Temple Grandin

Temple Grandin: 'Libraries are just a lifeline for parents with autistic kids'

"Libraries are just a lifeline for parents with autistic kids."

Well, I always love books as a child. I remember reading "TheWizard of Oz" as a child, "Black Beauty." And one of my favorite books when I was really young was a book about  famous inventors. It was a children's book aimed at about third grade that had pictures of all the famous inventors like  Thomas Edison and the inventor of the sewing machine and a whole lot of other inventors.

My mother really worked on fostering reading. She read to us, both my sister and I, when we were little kids and books were always a really important thing in our house.

Well, I'm probably doing most of my academic research now on the Internet, but I talk to lots and lots of parents of children with autism and for many of our low-income parents, the library is the only way they can get books. They cannot afford a fifteen dollar paperback. They have to wait for it to come into the library and for many people all around the whole country it's the only way they can get information. They can't afford Internet access.

And in low-income areas, that's where libraries are just a lifeline for parents with autistic kids and just all kinds of people. Well, I think school libraries are important.  We've got to get kids interested in reading. I was rather disturbed to read that fewer young adults today are reading books just for pleasure and when they were asked, you know, what's the last book you read for pleasure they mentioned "Harry Potter," which I think is absolutely great for getting kids interested in books, but they hadn't been reading any other books for pleasure since they had read "Harry Potter" as a young child and I've always enjoyed reading.
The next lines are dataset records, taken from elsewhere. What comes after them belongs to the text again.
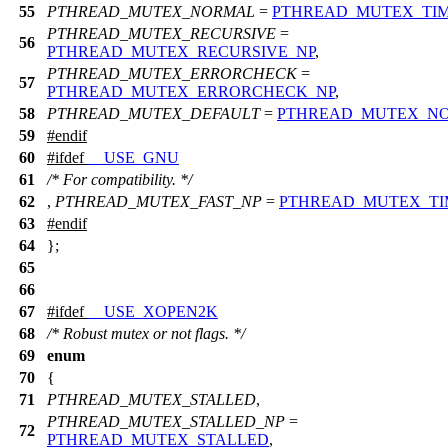
55
PTHREAD_MUTEX_NORMAL
=
PTHREAD_MUTEX_TI
PTHREAD_MUTEX_RECURSIVE
=
56
PTHREAD_MUTEX_RECURSIVE_NP
,
PTHREAD_MUTEX_ERRORCHECK
=
57
PTHREAD_MUTEX_ERRORCHECK_NP
,
58
PTHREAD_MUTEX_DEFAULT
=
PTHREAD_MUTEX_N
59
#
endif
60
#
ifdef
__USE_GNU
61
/* For compatibility. */
62
,
PTHREAD_MUTEX_FAST_NP
=
PTHREAD_MUTEX_TI
63
#
endif
64
};
65
66
67
#
ifdef
__USE_XOPEN2K
68
/* Robust mutex or not flags. */
69
enum
70
{
71
PTHREAD_MUTEX_STALLED
,
PTHREAD_MUTEX_STALLED_NP
=
72
PTHREAD_MUTEX_STALLED
,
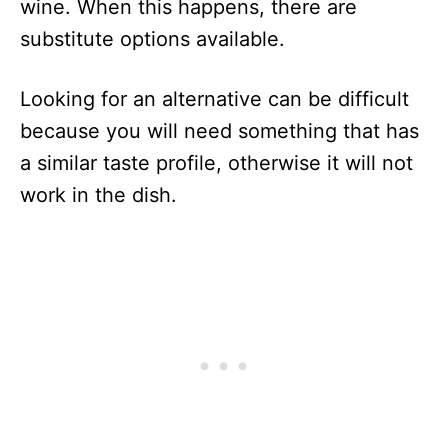
wine. When this happens, there are
substitute options available.
Looking for an alternative can be difficult
because you will need something that has
a similar taste profile, otherwise it will not
work in the dish.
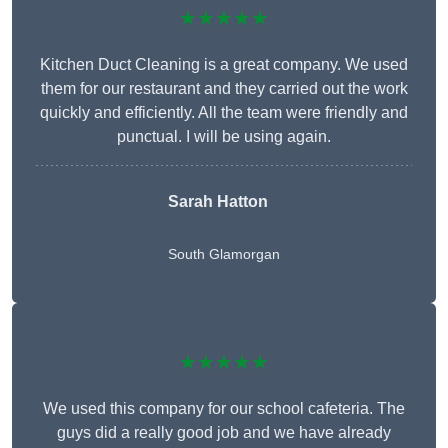
★★★★★
Kitchen Duct Cleaning is a great company. We used
them for our restaurant and they carried out the work
quickly and efficiently. All the team were friendly and
punctual. I will be using again.
Sarah Hatton
South Glamorgan
★★★★★
We used this company for our school cafeteria. The
guys did a really good job and we have already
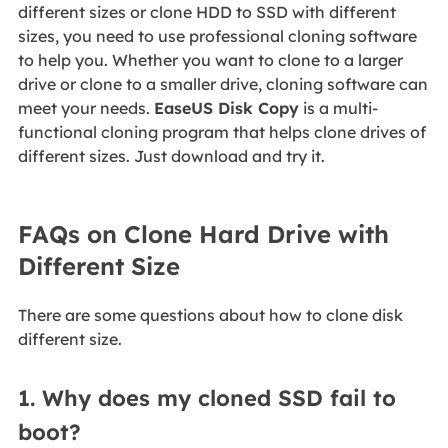
different sizes or clone HDD to SSD with different
sizes, you need to use professional cloning software
to help you. Whether you want to clone to a larger
drive or clone to a smaller drive, cloning software can
meet your needs.
EaseUS Disk Copy
is a multi-
functional cloning program that helps clone drives of
different sizes. Just download and try it.
FAQs on Clone Hard Drive with
Different Size
There are some questions about how to clone disk
different size.
1. Why does my cloned SSD fail to
boot?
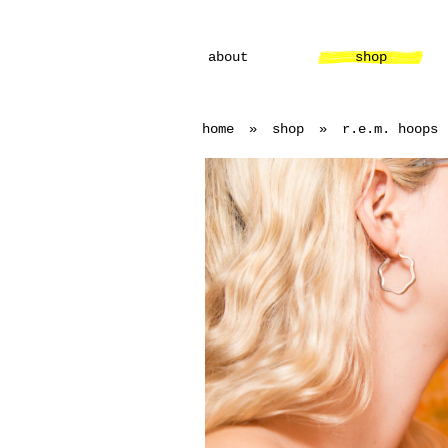
about
shop
home
»
shop
»
r.e.m. hoops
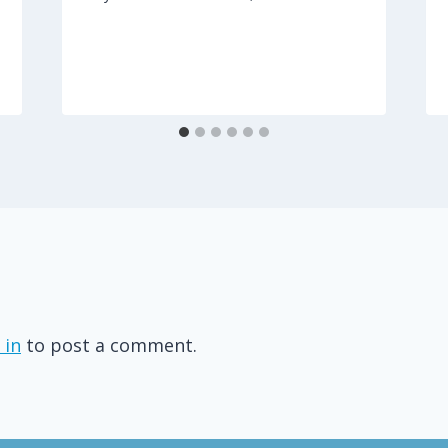
 in
to post a comment.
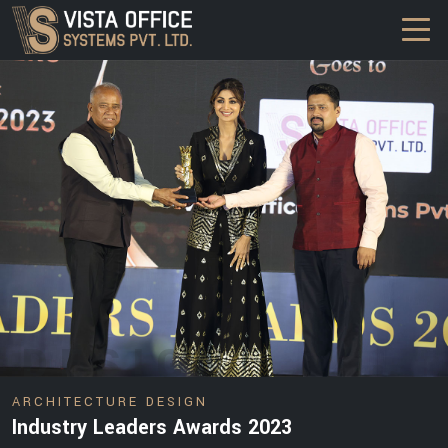
DESIGN
ARCHITECTURE DESIGN
Industry Leaders Awards 2023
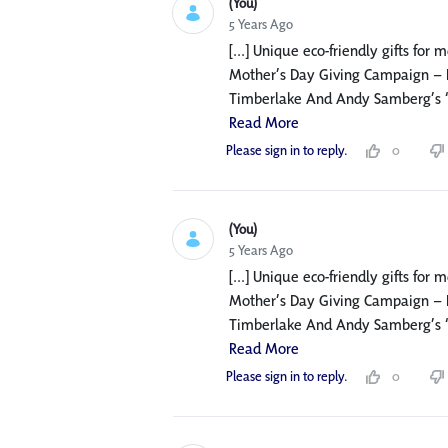
(You)
5 Years Ago
[...] Unique eco-friendly gifts for
Mother’s Day Giving Campaign – F
Timberlake And Andy Samberg’s ‘Mot
Read More
Please sign in to reply.
0
(You)
5 Years Ago
[...] Unique eco-friendly gifts for
Mother’s Day Giving Campaign – F
Timberlake And Andy Samberg’s ‘Mot
Read More
Please sign in to reply.
0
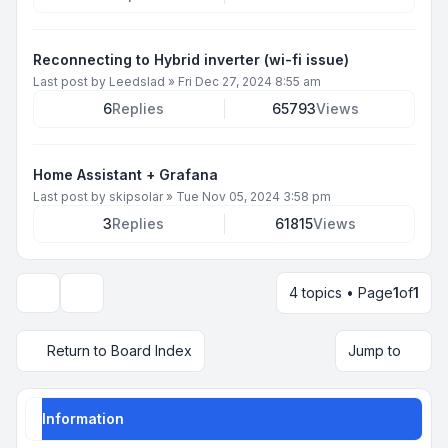
Reconnecting to Hybrid inverter (wi-fi issue)
Last post by
Leedslad
»
Fri Dec 27, 2024 8:55 am
6
Replies
65793
Views
Home Assistant + Grafana
Last post by
skipsolar
»
Tue Nov 05, 2024 3:58 pm
3
Replies
61815
Views
4 topics • Page
1
of
1
Display and sorting options
Return to Board Index
Jump to
Information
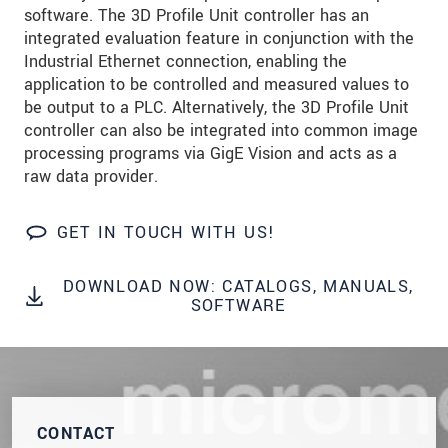
software. The 3D Profile Unit controller has an
Click here to read our
data privacy statement
.
integrated evaluation feature in conjunction with the
Industrial Ethernet connection, enabling the
application to be controlled and measured values to
SEND MESSAGE
be output to a PLC. Alternatively, the 3D Profile Unit
controller can also be integrated into common image
processing programs via GigE Vision and acts as a
raw data provider.
GET IN TOUCH WITH US!
DOWNLOAD NOW: CATALOGS, MANUALS,
SOFTWARE
CONTACT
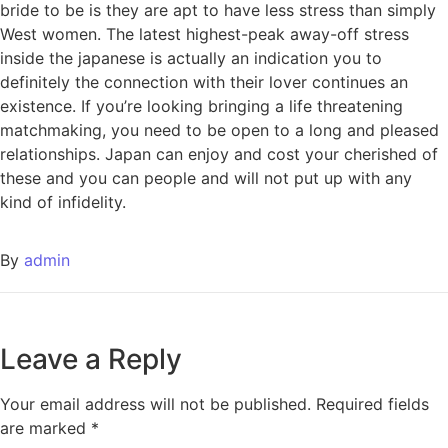
bride to be is they are apt to have less stress than simply
West women. The latest highest-peak away-off stress
inside the japanese is actually an indication you to
definitely the connection with their lover continues an
existence. If you’re looking bringing a life threatening
matchmaking, you need to be open to a long and pleased
relationships. Japan can enjoy and cost your cherished of
these and you can people and will not put up with any
kind of infidelity.
By
admin
Leave a Reply
Your email address will not be published.
Required fields
are marked
*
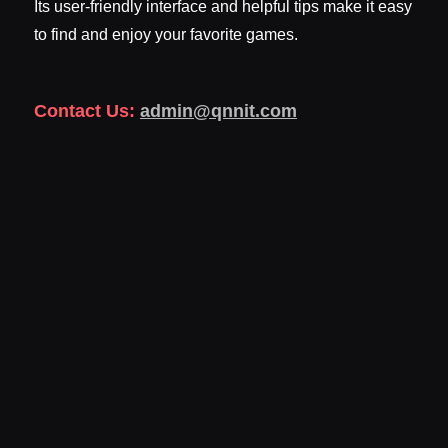
Its user-friendly interface and helpful tips make it easy
to find and enjoy your favorite games.
Contact Us:
admin@qnnit.com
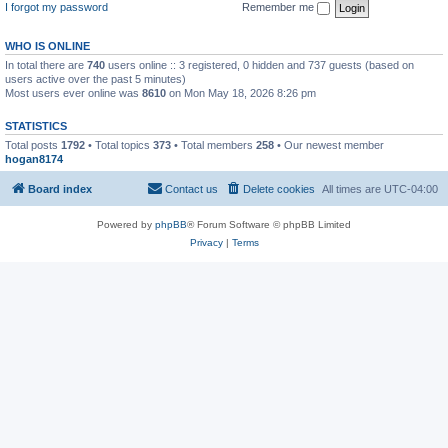
I forgot my password
Remember me
WHO IS ONLINE
In total there are
740
users online :: 3 registered, 0 hidden and 737 guests (based on
users active over the past 5 minutes)
Most users ever online was
8610
on Mon May 18, 2026 8:26 pm
STATISTICS
Total posts
1792
• Total topics
373
• Total members
258
• Our newest member
hogan8174
Board index
Contact us
Delete cookies
All times are
UTC-04:00
Powered by
phpBB
® Forum Software © phpBB Limited
Privacy
|
Terms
I had trouble learning to read originally. My mother had to teach me to read when I was in third grade and then once I learned how to read,  I just took off.

Well, I'm really concerned about all the library budget cuts,  because for some people it's their lifeline. I recently did a talk at a major library and there were some homeless people there that were trying to get ahead.  And in order to get ahead they need to get on the Internet. And after the library was closed, they are putting their computer on the windowsill of the library to pick up the Wi-Fi signal, so like this one lady could get her homework done, so she could get an education and not be homeless. Well, if the library was open, she wouldn't have been putting her computer on the windowsill to get the Wi-Fi signal.  At least it was strong enough so that she could get it.  And I think that budget cuts for closing libraries, I think is just totally terrible.

I'm really concerned, kids that get labeled with mild autism, mild dyslexia, mild ADHD, not going out and becoming productive citizens, not learning things like work skills. I'm seeing too many kids today, get mild autism diagnosis, they're graduating high school never learn any work skills. They don't learn that discipline of getting up in the morning.

And we've got to work on developing a child's area of strength. I was a visual thinker. My ability in art was always encouraged. Another kid might be a little mathematician.  Well, if he's good at math, then let him go ahead and do the more difficult kinds of math. Don't hold him back.  Another kid's good at writing. We've got a build up on the strength areas.  Kids get different labels. Some of them have uneven skills, good at one thing, bad at something else and I want to build up on that area of strength, so they can turn it into a career that they're really going to like.

Right now, the project I'm working on right now is finishing up revising my academic livestock handling and transport book.  And that's my strictly, it's an academic book reviewing  scientific literature on livestock handling and transport.